Eva Kreisky starb am 14. August 2024, wenige Tage vor ihrem 80. Geburtstag. Das hier zu besprechende Buch Diskreter Maskulinismus. Kritische Zeitdiagnosen mit einer Auswahl ihrer Texte aus 25 Jahren Forschungsarbeit (1984 bis 2009) erschien am 18. September 2024. In ihrem Nachruf in den Feministischen Studien schreiben Birgit Sauer und Marion Löffler zur Veröffentlichung des Bandes:
„Es ist traurig, dass Eva Kreisky das nicht mehr erlebt hat. Weit trauriger ist aber für die feministische politikwissenschaftliche Community der Verlust eines kritischen und streitbaren Geistes und einer solidarischen Person.“[1]

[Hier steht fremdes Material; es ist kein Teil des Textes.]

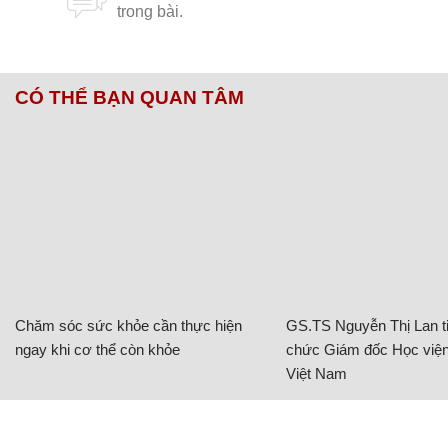
CÓ THỂ BẠN QUAN TÂM
Chăm sóc sức khỏe cần thực hiện
GS.TS Nguyễn Thị Lan ti
ngay khi cơ thể còn khỏe
chức Giám đốc Học viện
Việt Nam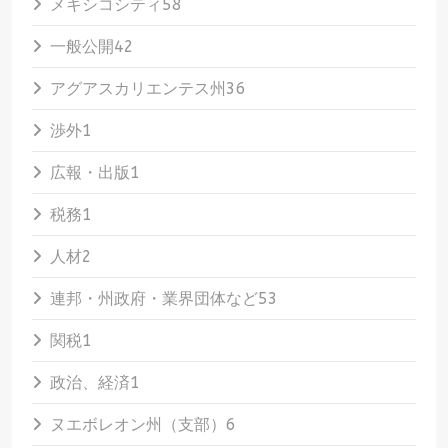
メキシコシティ
58
一般公開
42
アグアスカリエンテス州
36
渉外
1
広報・出版
1
税務
1
人材
2
連邦・州政府・業界団体など
53
関税
1
政治、経済
1
ヌエボレオン州（支部）
6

Dieser kritische und streitbare Geist Eva Kreiskys wird in allen der hier zusammengetragenen Beiträge lebendig – in ihrer präzisen Begriffsarbeit ebenso wie durch ihre pointiert-ironische Sprache im Umgang mit den expliziten und impliziten Dimensionen von Politik und Geschlecht. Dabei verknüpft sie theoretische Genauigkeit im Hinblick auf Grundfragen der politischen Theorie mit ihrer wegweisenden Perspektive auf die autoritären Tiefendimensionen von Bürokratie und einer durch männerbündische Mechanismen stabilisierten, aus Kreiskys Sicht unvollständigen Demokratie.
Darauf deutet auch der Titel des Sammelbandes hin: „Diskreter Maskulinismus“. Mit diesem sprachlichen Bild, das auf subtile und zugleich geschickte Machtmechanismen von Zurückhaltung bis hin zur Geheimhaltung anspielt, bringt Eva Kreisky ihre geschlechtertheoretische Analyse bürokratischer und staatlicher Institutionen auf den Punkt. Deren männerbündische Organisationslogik basiert demnach auf Formen eines diskreten Maskulinismus, der Staat und Verwaltung durchwirkt und sich dabei zugleich den Anstrich des Neutralen gibt. So schreibt Eva Kreisky in einem der Aufsätze des Bandes, in dem sie ihr Konzept des diskreten Maskulinimus bereits 1997 zur Diskussion gestellt hat:
„Geschlecht soll unbedacht bleiben – nicht nur als weibliches, sondern viel mehr noch als männliches – denn mit seiner Visualisierung könnte eine prinzipielle Infragestellung zentraler Institutionen und Verfahrensweisen drohen, damit würde eine subkutane Erosion des harten autoritären Kerns politischer Institutionen eingeleitet.“ (S. 159, Hervorh. im Original)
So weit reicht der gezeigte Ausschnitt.